--- What you have to do ---
The expected output is exactly the lines below, starting at the line with "( f ) obtained" and ending at the line with "Figure 2. The", both included; no other line belongs in it.

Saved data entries
++++++++

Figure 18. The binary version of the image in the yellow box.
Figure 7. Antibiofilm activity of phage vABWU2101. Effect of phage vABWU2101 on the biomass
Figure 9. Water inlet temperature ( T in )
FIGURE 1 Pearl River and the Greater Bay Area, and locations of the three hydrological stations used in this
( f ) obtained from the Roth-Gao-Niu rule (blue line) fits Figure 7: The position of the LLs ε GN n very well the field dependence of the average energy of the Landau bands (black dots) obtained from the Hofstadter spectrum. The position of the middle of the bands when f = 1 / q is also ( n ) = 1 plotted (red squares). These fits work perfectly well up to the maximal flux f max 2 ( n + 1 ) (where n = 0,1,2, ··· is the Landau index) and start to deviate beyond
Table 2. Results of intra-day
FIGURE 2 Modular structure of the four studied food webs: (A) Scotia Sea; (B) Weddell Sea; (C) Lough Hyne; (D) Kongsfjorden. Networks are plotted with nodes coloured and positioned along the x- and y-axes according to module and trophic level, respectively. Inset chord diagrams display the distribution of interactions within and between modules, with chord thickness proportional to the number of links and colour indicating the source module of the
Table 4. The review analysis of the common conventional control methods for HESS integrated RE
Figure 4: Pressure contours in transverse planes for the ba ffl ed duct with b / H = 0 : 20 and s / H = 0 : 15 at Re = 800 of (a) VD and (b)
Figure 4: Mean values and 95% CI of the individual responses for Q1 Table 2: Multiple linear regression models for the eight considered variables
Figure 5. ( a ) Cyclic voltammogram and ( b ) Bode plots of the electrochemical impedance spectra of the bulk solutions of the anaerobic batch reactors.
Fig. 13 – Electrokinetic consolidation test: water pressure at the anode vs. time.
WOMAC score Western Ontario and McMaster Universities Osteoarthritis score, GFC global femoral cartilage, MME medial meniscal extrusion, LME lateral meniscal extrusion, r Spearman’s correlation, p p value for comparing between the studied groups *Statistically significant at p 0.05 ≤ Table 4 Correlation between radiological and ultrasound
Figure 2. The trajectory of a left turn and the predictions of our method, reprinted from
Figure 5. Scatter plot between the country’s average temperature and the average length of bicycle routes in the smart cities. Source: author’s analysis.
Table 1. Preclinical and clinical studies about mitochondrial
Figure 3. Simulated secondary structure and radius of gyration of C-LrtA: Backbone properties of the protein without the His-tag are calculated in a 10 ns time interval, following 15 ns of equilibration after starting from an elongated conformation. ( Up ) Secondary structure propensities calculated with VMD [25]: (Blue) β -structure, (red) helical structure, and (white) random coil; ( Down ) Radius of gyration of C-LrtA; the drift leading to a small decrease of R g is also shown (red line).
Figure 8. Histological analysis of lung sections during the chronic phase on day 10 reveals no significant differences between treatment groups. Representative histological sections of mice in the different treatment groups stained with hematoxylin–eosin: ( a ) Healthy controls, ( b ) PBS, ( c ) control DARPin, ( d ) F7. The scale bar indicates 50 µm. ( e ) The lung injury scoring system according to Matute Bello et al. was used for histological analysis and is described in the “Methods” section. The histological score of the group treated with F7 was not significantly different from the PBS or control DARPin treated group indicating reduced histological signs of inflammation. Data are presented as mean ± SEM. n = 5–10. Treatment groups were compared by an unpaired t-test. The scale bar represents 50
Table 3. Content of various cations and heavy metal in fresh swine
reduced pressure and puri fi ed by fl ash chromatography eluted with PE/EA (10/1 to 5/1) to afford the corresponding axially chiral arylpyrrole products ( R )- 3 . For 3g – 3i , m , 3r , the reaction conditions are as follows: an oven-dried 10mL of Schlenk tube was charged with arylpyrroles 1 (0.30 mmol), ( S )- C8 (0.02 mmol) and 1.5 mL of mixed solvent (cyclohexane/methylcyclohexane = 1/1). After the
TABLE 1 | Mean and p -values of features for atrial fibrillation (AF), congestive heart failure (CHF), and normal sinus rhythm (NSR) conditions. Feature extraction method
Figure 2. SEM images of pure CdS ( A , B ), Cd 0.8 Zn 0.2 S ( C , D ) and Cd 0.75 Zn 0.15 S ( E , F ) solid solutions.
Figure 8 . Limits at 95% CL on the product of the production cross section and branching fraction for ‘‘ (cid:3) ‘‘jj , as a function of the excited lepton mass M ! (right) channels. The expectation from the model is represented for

++++++++

--- Task output ---
( f ) obtained from the Roth-Gao-Niu rule (blue line) fits Figure 7: The position of the LLs ε GN n very well the field dependence of the average energy of the Landau bands (black dots) obtained from the Hofstadter spectrum. The position of the middle of the bands when f = 1 / q is also ( n ) = 1 plotted (red squares). These fits work perfectly well up to the maximal flux f max 2 ( n + 1 ) (where n = 0,1,2, ··· is the Landau index) and start to deviate beyond
Table 2. Results of intra-day
FIGURE 2 Modular structure of the four studied food webs: (A) Scotia Sea; (B) Weddell Sea; (C) Lough Hyne; (D) Kongsfjorden. Networks are plotted with nodes coloured and positioned along the x- and y-axes according to module and trophic level, respectively. Inset chord diagrams display the distribution of interactions within and between modules, with chord thickness proportional to the number of links and colour indicating the source module of the
Table 4. The review analysis of the common conventional control methods for HESS integrated RE
Figure 4: Pressure contours in transverse planes for the ba ffl ed duct with b / H = 0 : 20 and s / H = 0 : 15 at Re = 800 of (a) VD and (b)
Figure 4: Mean values and 95% CI of the individual responses for Q1 Table 2: Multiple linear regression models for the eight considered variables
Figure 5. ( a ) Cyclic voltammogram and ( b ) Bode plots of the electrochemical impedance spectra of the bulk solutions of the anaerobic batch reactors.
Fig. 13 – Electrokinetic consolidation test: water pressure at the anode vs. time.
WOMAC score Western Ontario and McMaster Universities Osteoarthritis score, GFC global femoral cartilage, MME medial meniscal extrusion, LME lateral meniscal extrusion, r Spearman’s correlation, p p value for comparing between the studied groups *Statistically significant at p 0.05 ≤ Table 4 Correlation between radiological and ultrasound
Figure 2. The trajectory of a left turn and the predictions of our method, reprinted from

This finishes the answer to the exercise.